In my previous note on Professor Emeritus Richard Crouter's piece in today's Star Trib, I pointed out the morally shocking premise of his argument: that the insurgents blowing up thousands of their fellow countrymen, including children, were only doing what we would do in their place. All the fault lies with us and none with them.
Taking a second glance at it, I notice that it is also logically incoherent. Consider the passage that I quoted below.
If mass killings such as occur daily in Iraq took place in a Western country, and especially if they arose through foreign intervention and an ambition to change our civilization, we also would be radicalized. We, too, would be in the vanguard of a desperate movement to drive the disturbing presence from our midst.
Now consider cause and effect here: what has driven the insurgents into the "vanguard of a desperate movement to drive the disturbing presence from [their] midst"? It is the mass killings that occur daily in Iraq, which arise "through foreign intervention." Now by mass killings daily he surely means the persistent bombings. So the bombings are both the cause and effect of the terrorist campaign. They are blowing up their fellow citizens because they are offended that so many of their fellow citizens are being blown up. That's noxious numbskullery.
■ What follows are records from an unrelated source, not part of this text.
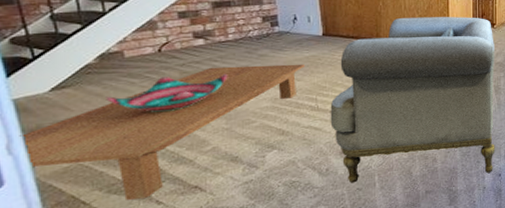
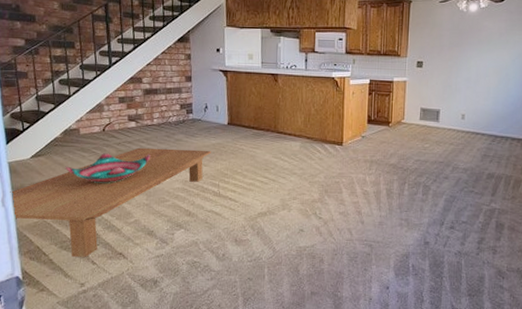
armchair: present [330,17,495,183] -> none [229,110,389,283]

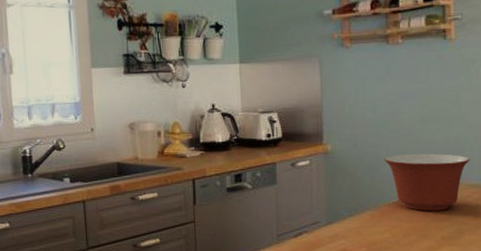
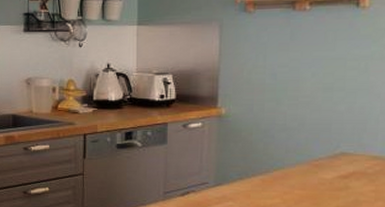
mixing bowl: present [384,153,470,211] -> none [281,122,374,180]

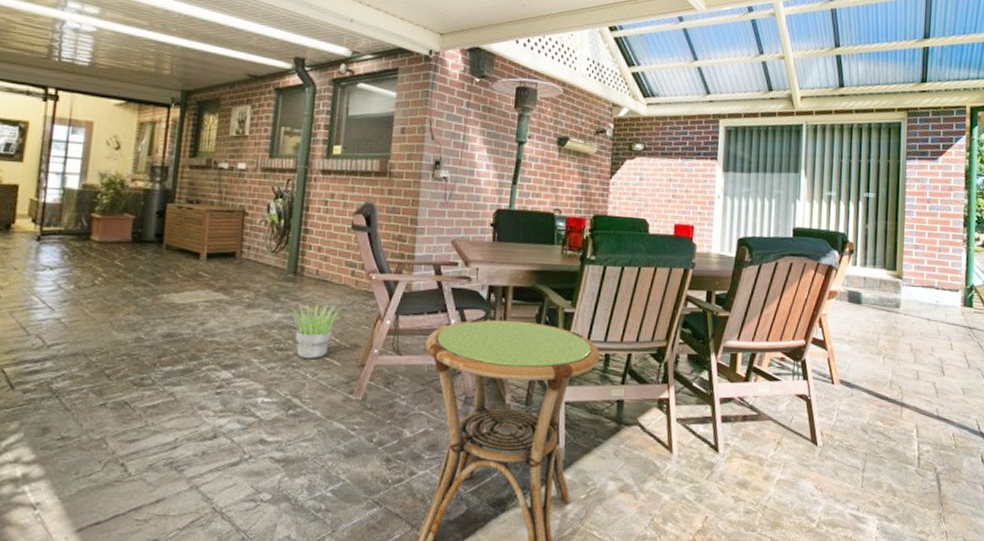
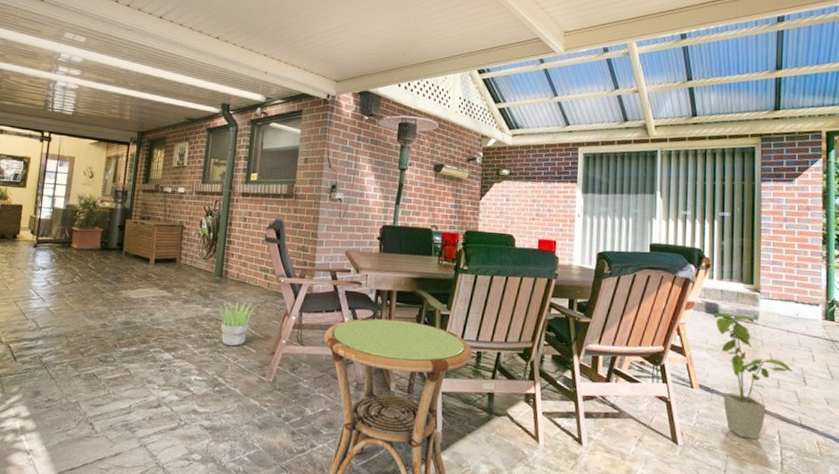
house plant: none [856,301,932,435] -> present [713,312,794,440]

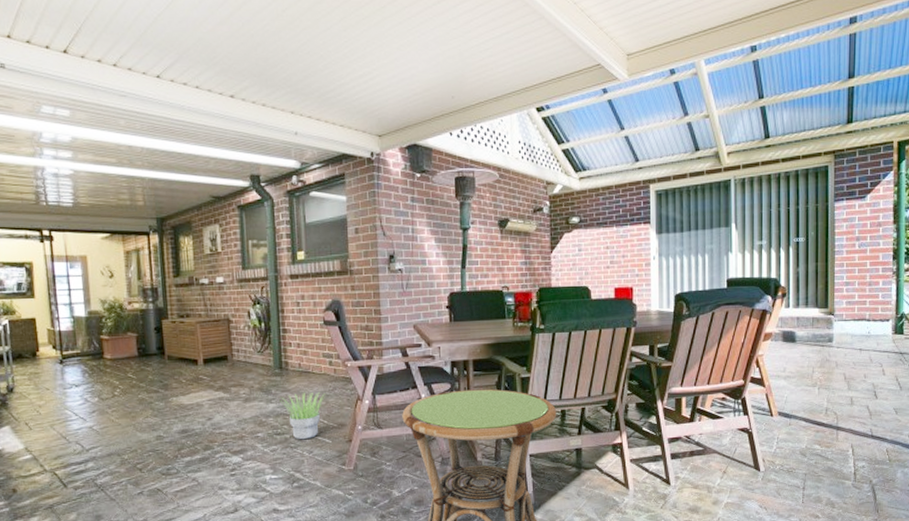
house plant: present [713,312,794,440] -> none [790,339,865,456]

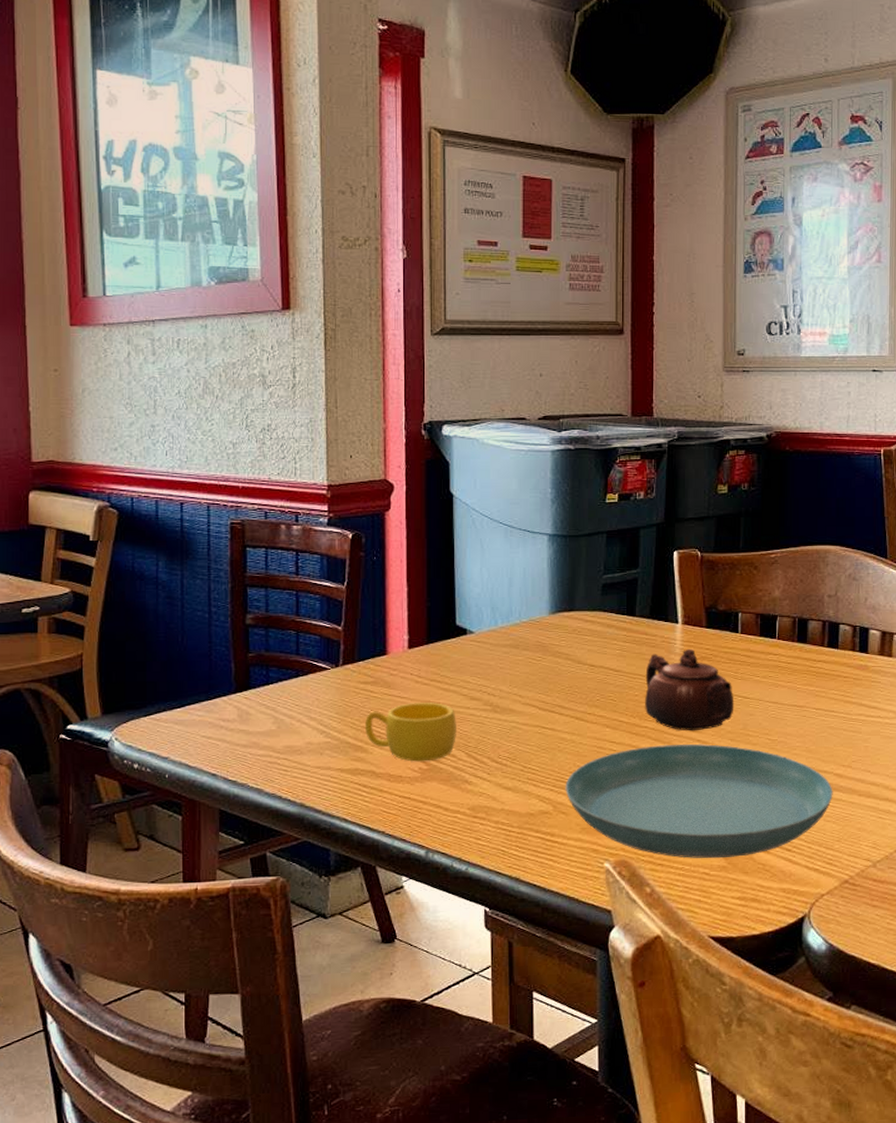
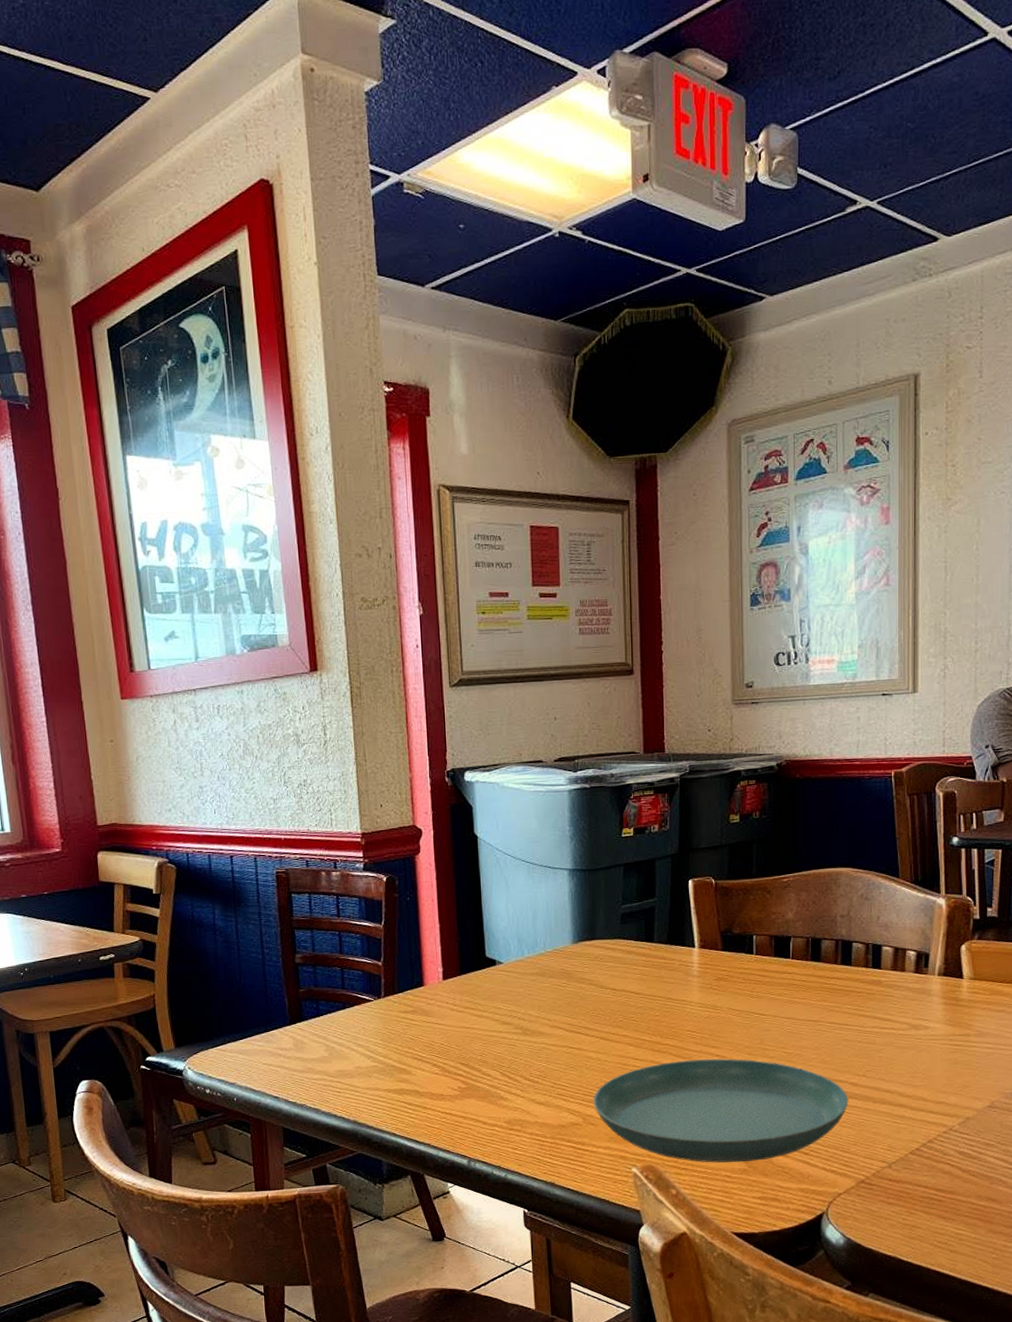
cup: present [364,702,458,762] -> none [407,1028,492,1081]
teapot: present [645,648,734,731] -> none [665,970,751,1047]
What is astounding about this piece is not that someone wrote it. There are always numb skulls around. But the Star Tribune is an important metropolitan newspaper, and surely a good editor would notice such a piece of self-refuting logic and suggest that it be rewritten. That at least is what happens when my editor at the Aberdeen American News finds a sentence or an argument that she judges to be unclear or misleading. The editors at the St rib, apparently, don't think that such high minded essays as this my Professor Crouter need any corrections.